Even in democratic countries, legal protections for users are often poorly developed and enforced, especially when the opposing party is a state actor. With less public reporting and weaker external scrutiny, government shutdown orders, content blocking demands, and appropriation of user information may become harder to monitor and trace. Large multinational companies sometimes have the leverage and reputational incentives to question or negotiate government demands. Local operators, by contrast, often have fewer resources and less bargaining power to resist such pressure.

Taken together, these rollbacks quietly lower the bar for transparency. But they also leave hundreds of millions of people less informed and less protected.

Conclusion

While corporations may withdraw from the markets no longer attractive, the telecommunications infrastructure they once controlled remains in place. Whoever controls the network infrastructure determines how information moves and who can access it. Big telecom divestments are thus not merely strategic business moves. They also reshape the way digital infrastructure may be used and abused, all while users’ rights to freedom of expression and privacy take a back seat.

There are no magic solutions here. But when companies exit “sensitive” markets, they should not treat their departure as a simple business decision. Each case requires a careful risk assessment, backed by public reporting on how ownership change could affect transparency, government access to networks, data protection standards, and users’ rights. During such risk assessment, telcos should consult independent experts, civil society groups and, where possible, affected user communities, to identify risks that may not be visible from a purely corporate or regulatory perspective.

When transferring assets to new owners, existing telcos should also establish clear data protection and management transition plans to safeguard user information through the ownership change. During business negotiations, they should secure commitments from buyers to honor existing protections and protocols, rather than arguing that they have little influence over the conduct of future owners. Civil society and other relevant stakeholders mentioned above should also be brought into the conversation as part of the transaction process, helping to sustain a degree of oversight and accountability after ownership changes.

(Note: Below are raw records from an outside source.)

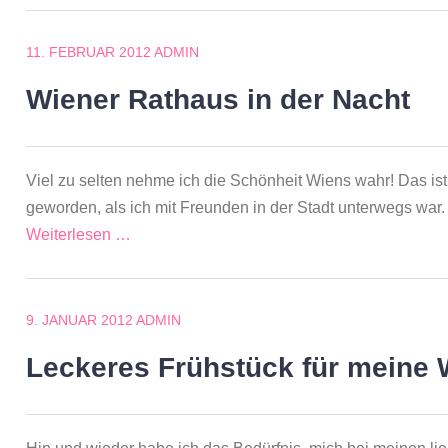
11. FEBRUAR 2012
ADMIN
Wiener Rathaus in der Nacht
Viel zu selten nehme ich die Schönheit Wiens wahr! Das is
geworden, als ich mit Freunden in der Stadt unterwegs war. 
Weiterlesen …
9. JANUAR 2012
ADMIN
Leckeres Frühstück für meine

Meanwhile, the incoming owners should make clear commitments to carry these safeguards forward by upholding existing data protection policies, respecting limits on data retention, continuing transparency reporting, allowing for independent audits, and providing clear channels for users to seek information or remedy.

Without sound safeguards like these, the rights of millions of users may become an unintended casualty of corporate withdrawal.

Footnotes

[1] Muhammad Khan is a fictional character, used here to illustrate a broader set of real-world concerns.

[2] Telenor sold its Indian assets to Bharti Airtel in 2017.

[3] Such an outcome would risk deepening the already controversial historical relationship between the Venezuelan government and Movistar, which media outlets branded as “the enforcement arm of the Maduro dictatorship.” Activist group Vesinfiltro has alleged that Telefónica systematically diluted its reporting on government surveillance requests sent to Movistar, which affected a staggering 1 in 5 customers in 2021. Any successor with more direct government ties would have few incentives to correct this record.